Para além das narrativas
institucionais mais “simpáticas”, por assim dizer, o que se vai sabendo das
escolas mostra, sem surpresa, o conjunto de dificuldades que se continuam a
sentir.
Por outro lado, considerando os
indicadores relativos ao impacto das variáveis relativas ao contexto
sociofamiliar e económico dos alunos nos seus trajectos de aprendizagem é
preciso considerar que não é uma questão compatível com um Plano de curto prazo
que está em desenvolvimento e com sobressaltos conhecidos.

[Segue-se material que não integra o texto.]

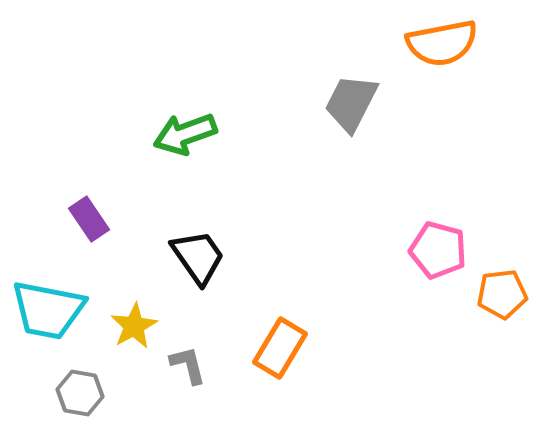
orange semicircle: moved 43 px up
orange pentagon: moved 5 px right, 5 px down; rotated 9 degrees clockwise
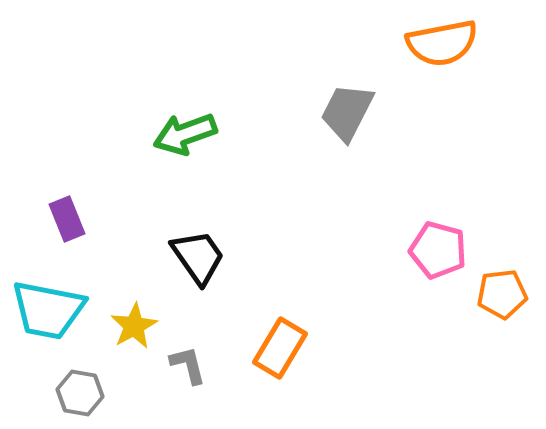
gray trapezoid: moved 4 px left, 9 px down
purple rectangle: moved 22 px left; rotated 12 degrees clockwise
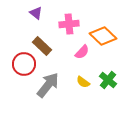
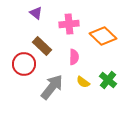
pink semicircle: moved 8 px left, 5 px down; rotated 42 degrees counterclockwise
gray arrow: moved 4 px right, 2 px down
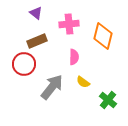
orange diamond: rotated 60 degrees clockwise
brown rectangle: moved 5 px left, 5 px up; rotated 66 degrees counterclockwise
green cross: moved 20 px down
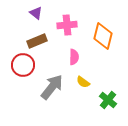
pink cross: moved 2 px left, 1 px down
red circle: moved 1 px left, 1 px down
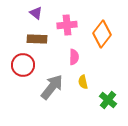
orange diamond: moved 1 px left, 2 px up; rotated 24 degrees clockwise
brown rectangle: moved 2 px up; rotated 24 degrees clockwise
yellow semicircle: rotated 40 degrees clockwise
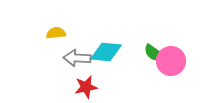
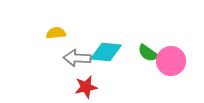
green semicircle: moved 6 px left
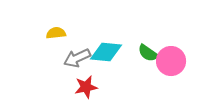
gray arrow: rotated 28 degrees counterclockwise
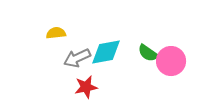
cyan diamond: rotated 16 degrees counterclockwise
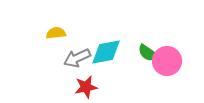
pink circle: moved 4 px left
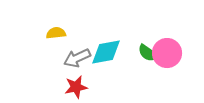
pink circle: moved 8 px up
red star: moved 10 px left
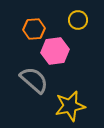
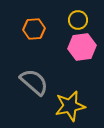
pink hexagon: moved 27 px right, 4 px up
gray semicircle: moved 2 px down
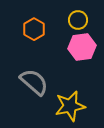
orange hexagon: rotated 25 degrees counterclockwise
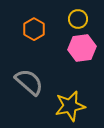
yellow circle: moved 1 px up
pink hexagon: moved 1 px down
gray semicircle: moved 5 px left
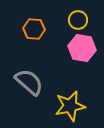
yellow circle: moved 1 px down
orange hexagon: rotated 25 degrees counterclockwise
pink hexagon: rotated 16 degrees clockwise
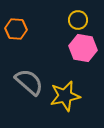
orange hexagon: moved 18 px left
pink hexagon: moved 1 px right
yellow star: moved 5 px left, 10 px up
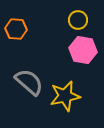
pink hexagon: moved 2 px down
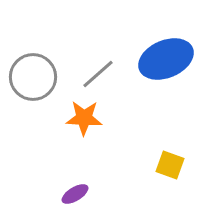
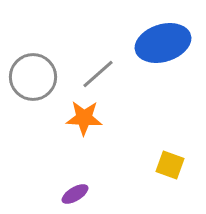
blue ellipse: moved 3 px left, 16 px up; rotated 6 degrees clockwise
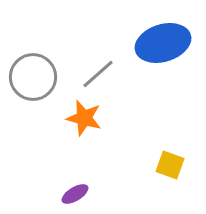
orange star: rotated 12 degrees clockwise
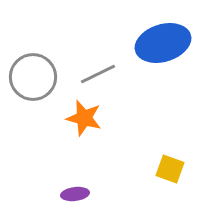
gray line: rotated 15 degrees clockwise
yellow square: moved 4 px down
purple ellipse: rotated 24 degrees clockwise
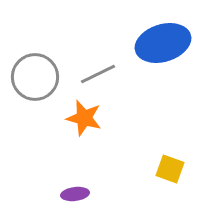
gray circle: moved 2 px right
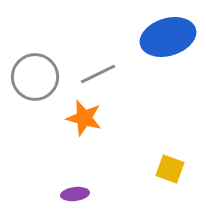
blue ellipse: moved 5 px right, 6 px up
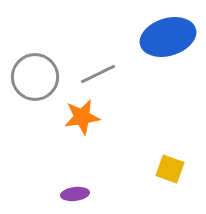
orange star: moved 2 px left, 1 px up; rotated 24 degrees counterclockwise
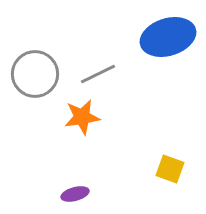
gray circle: moved 3 px up
purple ellipse: rotated 8 degrees counterclockwise
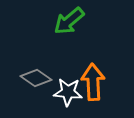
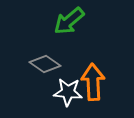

É importante recordar que, como
já aqui afirmei, um trabalho divulgado em Maio de 2021 pela Human Rignts Watch
sobre os efeitos da pandemia na população escolar e com dados da ONU afirmava
que “Uma em cada cinco crianças estava fora da escola antes mesmo da covid-19”.
Como já tenho escrito simpatizo
pouco com narrativas sobre perdas irreparáveis, gerações perdidas ou outros
discursos da mesma natureza, sobretudo quando são subscritos, por exemplo, pelo
ex-Ministro da Educação. No entanto, a verdade é que muitos alunos incluindo
alunos com necessidades especiais, independentemente da avaliação registada nas
grelhas ou nas pautas de avaliação passaram e passam por sobressaltos e
dificuldades no seu percurso escolar.
Neste contexto, a questão central
não deve ser definida em torno da recuperação dos efeitos da pandemia nas
aprendizagens ou no bem-estar através de planos de recuperação finitos, mas
sim, na mudança ao nível das políticas públicas dos diferentes países,
incluindo Portugal, que, para além de forma mais imediata “recuperarem
aprendizagens”, tenham impacto a prazo através de recursos suficientes e
competentes, definição de dispositivos de apoio eficientes e de acordo com as
necessidades, apoios sociais que minimizem vulnerabilidades que a escola não suprime,
valorização da educação e dos professores, diferenciação e autonomia nas
respostas das instituições educativas, etc.
Acresce que o relatório da
primeira monitorização feita pela Direcção-Geral de Estatísticas da Educação e
Ciência ao Plano de Recuperação das Aprendizagens 21/23 Escola+ evidenciou uma
impressionante multiplicidade de processos, situações, medidas, iniciativas,
designações, acções, actividades, em que se enredam os processos educativos
escolares.
A esta dimensão do trabalho das
escolas e agrupamentos junta-se a gama sem fim de Planos, Projectos, Programas,
Iniciativas, as combinações são múltiplas, destinados a tudo e mais alguma
coisa, certamente relevantes e, sobretudo, inovadores.
Mais uma vez insisto na
necessidade de que o ME estabeleça a simplificação como orientação central nas
diferentes dimensões das políticas públicas de educação.
Seria desejável e necessário que
o trabalho a desenvolver, os conteúdos envolvidos, os dispositivos em
utilização, a organização de tempos e rotinas, etc., tivessem como preocupação
a simplificação, professores alunos e famílias ganhariam. Esta simplificação
deve incluir a avaliação e registos. Seria positivo que, tanto quanto possível,
se aliviasse a pressão “grelhadora” e a burocracia asfixiante a que
habitualmente escolas e professores estão sujeitos.
Como é evidente, este apelo à
simplificação não tem a ver com menos rigor, qualidade, intencionalidade
educativa ou não proporcionar tempo de efectiva aprendizagem para todos. Antes
pelo contrário, se conseguirmos simplificar processos e recursos, alunos,
professores e famílias beneficiarão mais do esforço enorme que todos têm que
realizar e estão a realizar.
Sintetizando, para além da conjuntura próxima, cuidar dos danos da pandemia, importa considerar o que é estrutural e imprescindível em nome do futuro, a qualidade da educação e uma educação de qualidade para todos.